● **原文**:
1、使用c3p0
这个主要是因为c3p0实现了序列化,这样就可以直接传输到Worker上
ComboPooledDataSource
这个类主要是用来做生成数据库连接实例的,让它传到Worker上就可以直接使用了
2、业务代码
获取datasource
def getC3p0DateSource(filename:String,config:String): ComboPooledDataSource ={
val dataSource : ComboPooledDataSource = new ComboPooledDataSource(true)
val conf = FileUtils.readJsonFile2Prop(filename,config)
dataSource.setJdbcUrl(conf.getProperty("url"))
dataSource.setDriverClass(conf.getProperty("driverClassName"))
dataSource.setUser(conf.getProperty("username"))
dataSource.setPassword(conf.getProperty("password"))
dataSource.setMaxPoolSize(Integer.valueOf(conf.getProperty("maxPoolSize")))
dataSource.setMinPoolSize(Integer.valueOf(conf.getProperty("minPoolSize")))
dataSource.setAcquireIncrement(Integer.valueOf(conf.getProperty("acquireIncrement")))
dataSource.setInitialPoolSize(Integer.valueOf(conf.getProperty("initialPoolSize")))
dataSource.setMaxIdleTime(Integer.valueOf(conf.getProperty("maxIdleTime")))
dataSource
}
注意这里的InitialPoolSize不能太大
.foreachPartition(it=>{
val conn = comboPooledDataSource.getConnection
val statement = conn.prepareStatement("insert into tb_eventclass_min values (?,?,?,?,?,?,?,?,?,?,?,?,?,?,?,?,?)")
conn.setAutoCommit(false)
it.foreach(x=>{
statement.setString(1,UUID.randomUUID().toString)
statement.setLong(2,x._1._1.toString.toLong)
statement.setLong(3,x._1._2.toString.toLong)
statement.setString(4,x._1._3.toString)
statement.setString(5,x._1._4.toString)
statement.setString(6,x._1._5.toString)
statement.setString(7,x._1._6.toString)
statement.setString(8,x._1._7.toString)
statement.setString(9,x._1._8.toString)
statement.setLong(10,x._2)
statement.setShort(11,x._1._10.toString.toShort)
statement.setLong(12,x._1._9/60000L)
val calendar = Calendar.getInstance()
calendar.setTime(new Date(x._1._9))
val year = calendar.get(Calendar.YEAR)
val month = calendar.get(Calendar.MONTH)+1
val day = calendar.get(Calendar.DAY_OF_MONTH)
val hour = calendar.get(Calendar.HOUR_OF_DAY)
val min = calendar.get(Calendar.MINUTE)
statement.setInt(13,year)
statement.setInt(14,month)
statement.setInt(15,day)
statement.setInt(16,hour)
statement.setInt(17,min)
statement.addBatch()
})
try {
statement.executeBatch()conn.commit()
}catch {
case e:Exception=>e.printStackTrace()
}finally {
statement.close()
conn.close()
}})
在这里有四个注意点:
1、使用foreachPartition算子,减少数据库连接
这样dataSource.getConnection生成的连接和partition数量是一直的(不会很多)
2、使用批量插入,提高效率
这里要注意要开启批量插入
在数据库连接的URl后面加上 rewriteBatchedStatements=true (启动批处理操作)
String dbUrl = "jdbc:mysql://localhost:3306/User? rewriteBatchedStatements=true";
3、关闭自动提交,防止死锁
conn.setAutoCommit(false)
4、在执行结束时要将statement和connect关闭
statement会一直增加消耗内存 connect归还到资源池中

● **所给资料**:
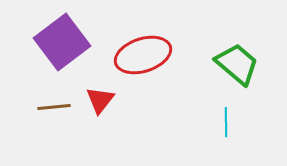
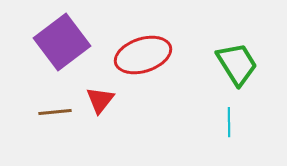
green trapezoid: rotated 18 degrees clockwise
brown line: moved 1 px right, 5 px down
cyan line: moved 3 px right
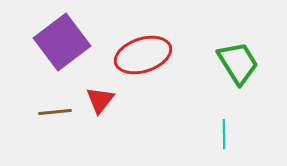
green trapezoid: moved 1 px right, 1 px up
cyan line: moved 5 px left, 12 px down
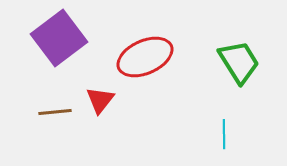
purple square: moved 3 px left, 4 px up
red ellipse: moved 2 px right, 2 px down; rotated 6 degrees counterclockwise
green trapezoid: moved 1 px right, 1 px up
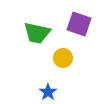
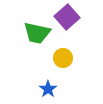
purple square: moved 12 px left, 7 px up; rotated 30 degrees clockwise
blue star: moved 3 px up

● **待办任务**:
请根据原文回答：
1. 原文说c3p0可以直接传输到Worker上，是因为它实现了什么？
2. 要开启批量插入，应在数据库连接的URL后面加上什么？
3. 关闭自动提交是为了防止什么？
上方这些行另有出处，并非取自原文。

● **参考解答**:
1. 序列化。
2. rewriteBatchedStatements=true
3. 死锁。